Depending on which wing they plop themselves, they either want boys and girls to be able to twittle in the bathroom of their choice and think Donald Trump is guilty as sin and should be removed from office or they want the right to tote their AK-47s to church and think Donald Trump is a victim of sore-losing Democrats and their sycophants in the national media and plan to reelect him to a second term as sure as the sun rises in the east. Mix the two sides together and collectively they will produce the sense of humor of one midsize kumquat.

As in past years, our intrepid public servants will gather under the Gold Dome and proceed to give us more government than we want or need. One of the first orders of business will be to offer praise and platitudes to Georgia’s public schoolteachers and then promptly hose them and the schools in which they teach by pushing for more private school scholarships using public dollars. Last year, they sent out a freshman senator, three weeks on the job, to lead the charge. This year it may be Daffy Duck.

Proponents of the scheme say if their kid isn’t going to public school, why should they be paying that portion of their taxes for public education? I don’t plan on going to prison, so why are a portion of my taxes going to the Department of Corrections?

Schoolteachers around the state are beginning to wise up and figure out the difference between rhetoric and results. Gov. Brian Kemp is touting teacher pay raises, but I think public schoolteachers would prefer a state government committed to supporting them in the classroom rather than encouraging parents to abandon them. To the governor and Legislature: Fix the problems outside the classroom and you just might solve the problems inside the classroom.
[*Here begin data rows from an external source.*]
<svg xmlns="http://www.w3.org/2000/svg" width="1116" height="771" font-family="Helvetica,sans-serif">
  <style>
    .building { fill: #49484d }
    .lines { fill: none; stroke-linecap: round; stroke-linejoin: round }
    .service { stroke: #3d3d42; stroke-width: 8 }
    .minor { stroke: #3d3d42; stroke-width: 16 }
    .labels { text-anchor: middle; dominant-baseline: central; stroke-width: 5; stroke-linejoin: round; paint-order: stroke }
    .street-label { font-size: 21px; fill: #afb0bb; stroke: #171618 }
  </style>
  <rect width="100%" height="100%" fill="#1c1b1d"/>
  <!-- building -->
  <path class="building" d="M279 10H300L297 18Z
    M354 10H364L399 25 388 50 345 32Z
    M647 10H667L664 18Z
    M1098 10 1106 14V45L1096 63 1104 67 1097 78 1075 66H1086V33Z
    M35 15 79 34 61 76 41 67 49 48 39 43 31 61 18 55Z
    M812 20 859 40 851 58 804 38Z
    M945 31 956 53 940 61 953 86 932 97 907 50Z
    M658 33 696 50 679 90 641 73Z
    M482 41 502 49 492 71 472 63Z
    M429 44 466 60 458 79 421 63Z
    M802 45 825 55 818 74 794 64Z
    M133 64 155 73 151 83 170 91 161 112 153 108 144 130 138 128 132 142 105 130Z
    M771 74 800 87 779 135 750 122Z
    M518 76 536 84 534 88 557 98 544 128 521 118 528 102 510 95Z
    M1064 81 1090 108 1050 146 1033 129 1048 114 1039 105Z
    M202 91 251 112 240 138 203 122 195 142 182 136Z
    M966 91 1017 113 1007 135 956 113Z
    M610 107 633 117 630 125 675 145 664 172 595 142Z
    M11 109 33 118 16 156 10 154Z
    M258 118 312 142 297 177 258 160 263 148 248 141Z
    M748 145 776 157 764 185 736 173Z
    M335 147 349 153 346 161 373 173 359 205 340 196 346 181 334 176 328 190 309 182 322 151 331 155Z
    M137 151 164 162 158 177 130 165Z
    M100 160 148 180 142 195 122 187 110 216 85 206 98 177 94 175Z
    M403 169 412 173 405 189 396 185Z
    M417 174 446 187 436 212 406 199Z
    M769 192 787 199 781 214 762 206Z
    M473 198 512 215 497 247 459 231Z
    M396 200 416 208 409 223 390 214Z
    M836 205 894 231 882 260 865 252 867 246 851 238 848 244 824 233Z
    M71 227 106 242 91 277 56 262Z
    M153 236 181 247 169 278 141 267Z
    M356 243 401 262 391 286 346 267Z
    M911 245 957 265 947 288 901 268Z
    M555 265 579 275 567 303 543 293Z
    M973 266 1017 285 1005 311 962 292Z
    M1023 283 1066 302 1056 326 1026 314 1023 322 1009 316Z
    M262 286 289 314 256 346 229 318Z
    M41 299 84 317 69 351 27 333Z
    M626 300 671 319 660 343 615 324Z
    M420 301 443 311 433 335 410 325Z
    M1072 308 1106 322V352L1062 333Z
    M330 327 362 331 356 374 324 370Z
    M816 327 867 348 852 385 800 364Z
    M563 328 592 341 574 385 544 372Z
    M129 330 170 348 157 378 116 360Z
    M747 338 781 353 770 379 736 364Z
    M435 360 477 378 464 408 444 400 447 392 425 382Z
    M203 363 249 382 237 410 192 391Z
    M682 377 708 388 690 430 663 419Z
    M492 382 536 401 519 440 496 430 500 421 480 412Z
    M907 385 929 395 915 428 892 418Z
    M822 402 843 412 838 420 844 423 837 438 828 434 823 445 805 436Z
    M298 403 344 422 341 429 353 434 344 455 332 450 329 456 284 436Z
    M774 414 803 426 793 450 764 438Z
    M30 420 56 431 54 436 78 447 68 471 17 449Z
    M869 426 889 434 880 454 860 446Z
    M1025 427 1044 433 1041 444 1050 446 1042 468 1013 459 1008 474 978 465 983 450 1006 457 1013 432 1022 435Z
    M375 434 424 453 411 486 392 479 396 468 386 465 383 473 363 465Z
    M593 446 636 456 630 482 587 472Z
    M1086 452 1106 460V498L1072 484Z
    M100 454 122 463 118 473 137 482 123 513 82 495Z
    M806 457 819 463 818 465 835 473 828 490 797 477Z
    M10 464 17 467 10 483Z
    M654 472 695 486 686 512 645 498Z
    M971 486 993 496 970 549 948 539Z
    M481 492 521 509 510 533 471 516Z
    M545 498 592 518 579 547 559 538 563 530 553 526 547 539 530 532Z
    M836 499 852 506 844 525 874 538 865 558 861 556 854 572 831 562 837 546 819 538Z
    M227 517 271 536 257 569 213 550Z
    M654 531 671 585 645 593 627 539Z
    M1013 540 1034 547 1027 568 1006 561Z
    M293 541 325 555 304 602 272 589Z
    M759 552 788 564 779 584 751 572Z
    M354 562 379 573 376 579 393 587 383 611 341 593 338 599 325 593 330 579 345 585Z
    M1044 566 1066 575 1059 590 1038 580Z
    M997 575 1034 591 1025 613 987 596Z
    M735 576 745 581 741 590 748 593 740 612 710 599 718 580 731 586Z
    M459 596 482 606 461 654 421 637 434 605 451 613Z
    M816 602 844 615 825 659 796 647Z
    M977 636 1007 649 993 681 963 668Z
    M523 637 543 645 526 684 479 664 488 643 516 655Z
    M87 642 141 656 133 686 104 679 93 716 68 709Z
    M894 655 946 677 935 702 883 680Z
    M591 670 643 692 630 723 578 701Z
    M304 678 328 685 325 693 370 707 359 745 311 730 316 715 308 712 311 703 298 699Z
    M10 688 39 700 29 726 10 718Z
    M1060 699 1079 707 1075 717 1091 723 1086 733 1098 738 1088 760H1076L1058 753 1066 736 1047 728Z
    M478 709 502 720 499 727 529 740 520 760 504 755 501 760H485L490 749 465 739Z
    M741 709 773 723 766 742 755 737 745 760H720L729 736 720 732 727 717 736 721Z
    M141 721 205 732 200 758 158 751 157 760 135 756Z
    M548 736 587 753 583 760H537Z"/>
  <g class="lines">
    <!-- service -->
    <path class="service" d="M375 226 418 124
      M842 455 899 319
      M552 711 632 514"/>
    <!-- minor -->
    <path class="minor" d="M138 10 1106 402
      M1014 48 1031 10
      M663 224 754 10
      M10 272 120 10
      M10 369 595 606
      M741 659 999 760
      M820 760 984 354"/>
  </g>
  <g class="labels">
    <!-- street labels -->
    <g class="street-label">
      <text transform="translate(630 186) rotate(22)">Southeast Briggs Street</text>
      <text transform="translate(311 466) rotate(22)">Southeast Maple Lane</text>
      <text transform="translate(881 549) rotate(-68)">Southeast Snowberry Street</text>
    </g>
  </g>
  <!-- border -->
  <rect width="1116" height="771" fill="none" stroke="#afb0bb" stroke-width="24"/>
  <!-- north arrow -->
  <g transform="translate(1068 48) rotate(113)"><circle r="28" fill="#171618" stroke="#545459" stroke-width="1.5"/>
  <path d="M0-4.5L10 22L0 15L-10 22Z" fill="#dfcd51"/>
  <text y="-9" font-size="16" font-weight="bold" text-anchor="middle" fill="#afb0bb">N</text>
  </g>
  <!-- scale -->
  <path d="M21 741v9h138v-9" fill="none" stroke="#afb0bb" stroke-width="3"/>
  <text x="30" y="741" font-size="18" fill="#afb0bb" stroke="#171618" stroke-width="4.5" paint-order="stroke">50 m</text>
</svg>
To the teachers: Private school scholarship proponents are going to gussy up their schemes this session and make them sound a lot different than what they really are. I plan to cut through their B.S. like a hot knife on butter and will keep you posted.

The year 2020 will be an election year and Republicans in the General Assembly have seen their margins shrink like a cheap pair of drawers. Riling up teachers is not a wise political ploy. And if teachers let cut-and-run legislators get away with private school scholarships using public funds and then vote this November to reelect them, they will get what they deserve.

As with any new year, 2020 will produce surprises — both good and bad. There is no use worrying about things yet to come. We should live each day to the fullest, remembering that there are two things we can’t control — yesterday and tomorrow.

Laugh a lot. Love a lot. Hug a lot. Forgive a lot. And be grateful that we live in the greatest country on earth and in the Great State of Georgia. Ready or not, 2020, here we come.